# Dezoner son DVD



## PowerMike (29 Juillet 2000)

Tout avait bien commencé avec mon nouveau G4 et son lecteur de DVD. Je l'ai acheté a sa sortie en Décembre : G4 AGP 350. Et miracle j'arrivai à lire n'importe quel DVD de n'importe quelle zone sans que l'on me demande quoique se soit. Mais une mise à jour devait arriver et bientôt elle limita mon Lecteur DVD à 5 changements. Finis, les privilèges.
Bref, depuis la mise à jour des pilotes DVD j'ai cherché des dezoneurs.
Sur tous les sites on prétendait ne pas pouvoir faire la mise à jour du firmware du lecteur sur un Mac. Jusqu'à ce que je trouve le patch proposé qui mettrait mon lecteur à niveau en révision z15c. 
Le patch marche très bien et est livré avec deux petits utilitaires qui permettent de changer la zone indéfiniment et de remettre le compteur à 0 quand on veut.
La mise à jour de firmware est une petite application sur laquelle on double clique.
Et là, la sueur froide. J'ai fermé toute les applications avant de faire la mise à jour pour prévenir les crashs.
Pourtant, tout semblait figer, j'ai cru perdre mon lecteur, mais au bout d'une minute où je me suis retenu de faire ctrl-Pomme-esc : Miracle ; ca fait maintenant bien 3 ou 4 mois que j'utilise mon lecteur zone free sans aucun problème.


----------



## macinside (31 Juillet 2000)

pour ceux que ça interrese voici une adresse : 
http://web.tiscalinet.it/thinkdifferent/ 

------------------
mac for ever


----------

CONSIGNE 1: Transcrivez en liste JSON de chaînes, une chaîne par ligne et sans lignes vides, le passage des lignes ci-dessous qui va de celle contenant « Pre-market Stock Analysis and News » jusqu'à celle contenant « from 65 countries, creating », toutes deux incluses. Omettez les images.

DONNÉES SOURCES:
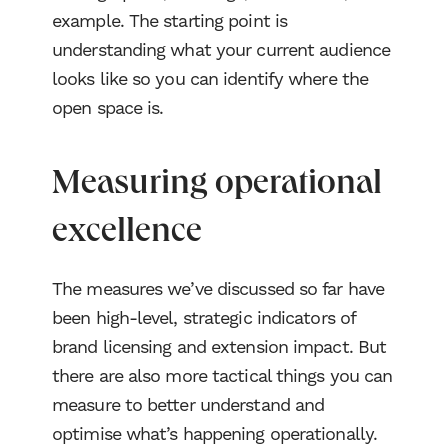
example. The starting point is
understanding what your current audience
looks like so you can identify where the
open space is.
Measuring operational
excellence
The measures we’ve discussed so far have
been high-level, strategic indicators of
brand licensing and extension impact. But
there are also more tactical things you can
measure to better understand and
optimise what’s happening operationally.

* * *

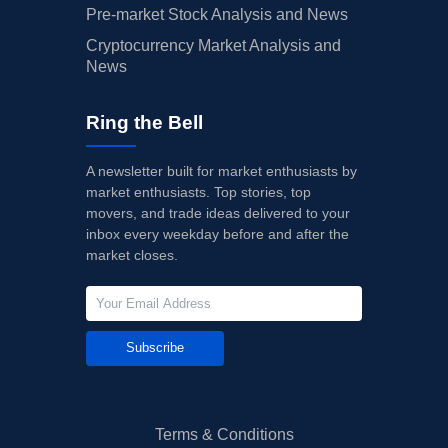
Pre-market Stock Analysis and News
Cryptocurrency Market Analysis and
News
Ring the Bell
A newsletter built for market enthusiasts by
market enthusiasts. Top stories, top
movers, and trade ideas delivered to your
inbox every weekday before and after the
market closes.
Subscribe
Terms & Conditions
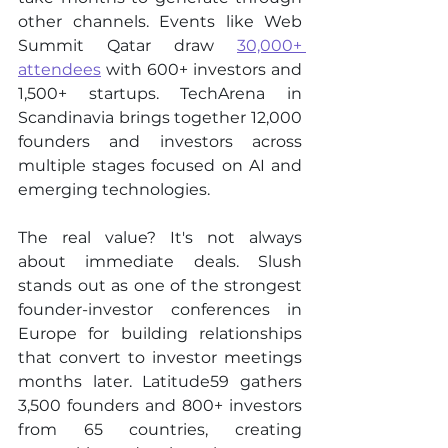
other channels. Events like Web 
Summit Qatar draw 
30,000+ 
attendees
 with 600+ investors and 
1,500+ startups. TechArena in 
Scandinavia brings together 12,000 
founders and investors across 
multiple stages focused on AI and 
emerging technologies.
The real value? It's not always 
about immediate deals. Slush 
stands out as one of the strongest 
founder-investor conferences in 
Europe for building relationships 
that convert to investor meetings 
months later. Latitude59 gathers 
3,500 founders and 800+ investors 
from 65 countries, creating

CONSIGNE 2: D'après le fil de discussion sur le dézonage du DVD, à combien de changements de zone la mise à jour a-t-elle limité le lecteur ?

VOTRE RÉPONSE 1:
[
  "Pre-market Stock Analysis and News",
  "Cryptocurrency Market Analysis and",
  "News",
  "Ring the Bell",
  "A newsletter built for market enthusiasts by",
  "market enthusiasts. Top stories, top",
  "movers, and trade ideas delivered to your",
  "inbox every weekday before and after the",
  "market closes.",
  "Subscribe",
  "Terms & Conditions",
  "other channels. Events like Web ",
  "Summit Qatar draw ",
  "30,000+ ",
  "attendees",
  " with 600+ investors and ",
  "1,500+ startups. TechArena in ",
  "Scandinavia brings together 12,000 ",
  "founders and investors across ",
  "multiple stages focused on AI and ",
  "emerging technologies.",
  "The real value? It's not always ",
  "about immediate deals. Slush ",
  "stands out as one of the strongest ",
  "founder-investor conferences in ",
  "Europe for building relationships ",
  "that convert to investor meetings ",
  "months later. Latitude59 gathers ",
  "3,500 founders and 800+ investors ",
  "from 65 countries, creating"
]

VOTRE RÉPONSE 2: À 5 changements.